[Stored items from a collection]
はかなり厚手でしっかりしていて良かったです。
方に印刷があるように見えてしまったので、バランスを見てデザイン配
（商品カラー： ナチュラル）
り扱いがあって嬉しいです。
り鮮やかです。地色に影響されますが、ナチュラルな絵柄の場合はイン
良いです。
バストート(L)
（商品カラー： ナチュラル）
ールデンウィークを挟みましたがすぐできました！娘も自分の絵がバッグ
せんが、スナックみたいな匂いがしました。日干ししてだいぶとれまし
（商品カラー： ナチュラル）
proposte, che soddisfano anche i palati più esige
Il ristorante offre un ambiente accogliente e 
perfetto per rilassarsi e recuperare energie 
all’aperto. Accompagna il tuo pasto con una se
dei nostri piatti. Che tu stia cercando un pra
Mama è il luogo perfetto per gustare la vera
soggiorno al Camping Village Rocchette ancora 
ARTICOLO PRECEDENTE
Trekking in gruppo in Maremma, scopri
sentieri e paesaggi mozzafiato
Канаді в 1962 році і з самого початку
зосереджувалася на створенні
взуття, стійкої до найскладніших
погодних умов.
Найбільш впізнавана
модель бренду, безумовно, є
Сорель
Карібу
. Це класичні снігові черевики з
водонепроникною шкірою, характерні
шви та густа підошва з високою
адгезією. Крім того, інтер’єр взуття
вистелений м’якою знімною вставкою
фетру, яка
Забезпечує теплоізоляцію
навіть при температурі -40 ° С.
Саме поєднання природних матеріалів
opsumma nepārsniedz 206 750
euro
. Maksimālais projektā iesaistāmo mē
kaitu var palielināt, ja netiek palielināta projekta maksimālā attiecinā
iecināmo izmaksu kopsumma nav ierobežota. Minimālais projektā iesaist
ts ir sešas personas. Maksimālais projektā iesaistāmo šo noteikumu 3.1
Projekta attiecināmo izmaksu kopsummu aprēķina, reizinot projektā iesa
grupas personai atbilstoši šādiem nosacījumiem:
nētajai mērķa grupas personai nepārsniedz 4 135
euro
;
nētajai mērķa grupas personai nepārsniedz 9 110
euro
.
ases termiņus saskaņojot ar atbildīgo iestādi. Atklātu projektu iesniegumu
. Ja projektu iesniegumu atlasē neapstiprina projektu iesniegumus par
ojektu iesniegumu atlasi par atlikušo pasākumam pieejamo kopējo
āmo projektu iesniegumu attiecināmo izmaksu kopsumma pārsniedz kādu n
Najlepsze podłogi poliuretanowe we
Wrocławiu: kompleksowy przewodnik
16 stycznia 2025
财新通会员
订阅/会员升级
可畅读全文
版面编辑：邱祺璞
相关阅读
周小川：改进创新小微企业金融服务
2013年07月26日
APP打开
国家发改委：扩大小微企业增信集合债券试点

What this task involves —
Every record needs to be written out again, exactly as it was given.

Finished task —
はかなり厚手でしっかりしていて良かったです。
方に印刷があるように見えてしまったので、バランスを見てデザイン配
（商品カラー： ナチュラル）
り扱いがあって嬉しいです。
り鮮やかです。地色に影響されますが、ナチュラルな絵柄の場合はイン
良いです。
バストート(L)
（商品カラー： ナチュラル）
ールデンウィークを挟みましたがすぐできました！娘も自分の絵がバッグ
せんが、スナックみたいな匂いがしました。日干ししてだいぶとれまし
（商品カラー： ナチュラル）
proposte, che soddisfano anche i palati più esige
Il ristorante offre un ambiente accogliente e 
perfetto per rilassarsi e recuperare energie 
all’aperto. Accompagna il tuo pasto con una se
dei nostri piatti. Che tu stia cercando un pra
Mama è il luogo perfetto per gustare la vera
soggiorno al Camping Village Rocchette ancora 
ARTICOLO PRECEDENTE
Trekking in gruppo in Maremma, scopri
sentieri e paesaggi mozzafiato
Канаді в 1962 році і з самого початку
зосереджувалася на створенні
взуття, стійкої до найскладніших
погодних умов.
Найбільш впізнавана
модель бренду, безумовно, є
Сорель
Карібу
. Це класичні снігові черевики з
водонепроникною шкірою, характерні
шви та густа підошва з високою
адгезією. Крім того, інтер’єр взуття
вистелений м’якою знімною вставкою
фетру, яка
Забезпечує теплоізоляцію
навіть при температурі -40 ° С.
Саме поєднання природних матеріалів
opsumma nepārsniedz 206 750
euro
. Maksimālais projektā iesaistāmo mē
kaitu var palielināt, ja netiek palielināta projekta maksimālā attiecinā
iecināmo izmaksu kopsumma nav ierobežota. Minimālais projektā iesaist
ts ir sešas personas. Maksimālais projektā iesaistāmo šo noteikumu 3.1
Projekta attiecināmo izmaksu kopsummu aprēķina, reizinot projektā iesa
grupas personai atbilstoši šādiem nosacījumiem:
nētajai mērķa grupas personai nepārsniedz 4 135
euro
;
nētajai mērķa grupas personai nepārsniedz 9 110
euro
.
ases termiņus saskaņojot ar atbildīgo iestādi. Atklātu projektu iesniegumu
. Ja projektu iesniegumu atlasē neapstiprina projektu iesniegumus par
ojektu iesniegumu atlasi par atlikušo pasākumam pieejamo kopējo
āmo projektu iesniegumu attiecināmo izmaksu kopsumma pārsniedz kādu n
Najlepsze podłogi poliuretanowe we
Wrocławiu: kompleksowy przewodnik
16 stycznia 2025
财新通会员
订阅/会员升级
可畅读全文
版面编辑：邱祺璞
相关阅读
周小川：改进创新小微企业金融服务
2013年07月26日
APP打开
国家发改委：扩大小微企业增信集合债券试点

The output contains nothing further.